All of us, as we afterwards remarked to one another, had an

unpleasant feeling at hearing them say this. When we had been so

firmly convinced before, now to have our faith shaken seemed to

introduce a confusion and uncertainty, not only into the previous

argument, but into any future one; either we were not good judges,

or there were no real grounds of belief.

Ech. There I feel with you-indeed I do, Phaedo, and when you were

speaking, I was beginning to ask myself the same question: What

argument can I ever trust again? For what could be more convincing

than the argument of Socrates, which has now fallen into discredit?

That the soul is a harmony is a doctrine which has always had a

wonderful attraction for me, and, when mentioned, came back to me at

once, as my own original conviction. And now I must begin again and

find another argument which will assure me that when the man is dead

the soul dies not with him. Tell me, I beg, how did Socrates

proceed? Did he appear to share the unpleasant feeling which you

mention? or did he receive the interruption calmly and give a

sufficient answer? Tell us, as exactly as you can, what passed.
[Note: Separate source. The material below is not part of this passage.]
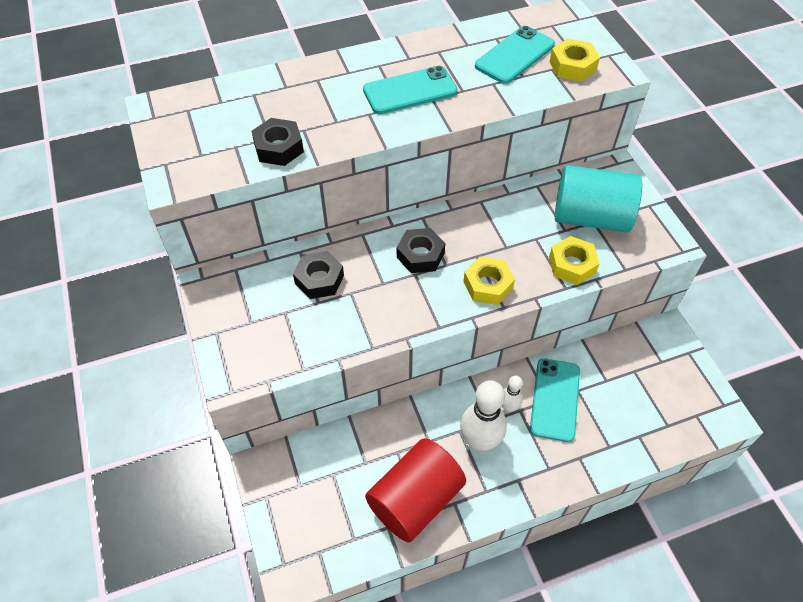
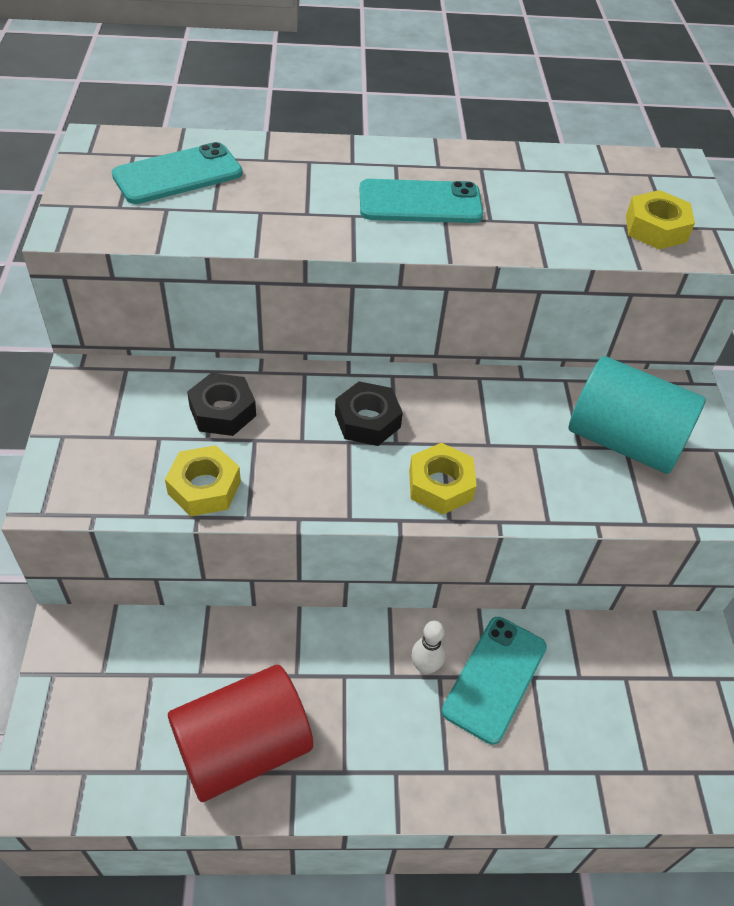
camera: 15 degrees right, 5 degrees down
(279, 148) = (218, 224): black nut -> none
(480, 441) = (366, 699): white bowling pin -> none
(514, 55) = (581, 196): turquoise phone -> turquoise phone (178, 174)
(572, 265) = (570, 494): yellow nut -> yellow nut (204, 487)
Phaed. Often, Echecrates, as I have admired Socrates, I never

admired him more than at that moment. That he should be able to answer

was nothing, but what astonished me was, first, the gentle and

pleasant and approving manner in which he regarded the words of the

young men, and then his quick sense of the wound which had been

inflicted by the argument, and his ready application of the healing

art. He might be compared to a general rallying his defeated and

broken army, urging them to follow him and return to the field of

argument.

Ech. How was that?

Phaed. You shall hear, for I was close to him on his right hand,

seated on a sort of stool, and he on a couch which was a good deal

higher. Now he had a way of playing with my hair, and then he smoothed

my head, and pressed the hair upon my neck, and said: To-morrow,

Phaedo, I suppose that these fair locks of yours will be severed.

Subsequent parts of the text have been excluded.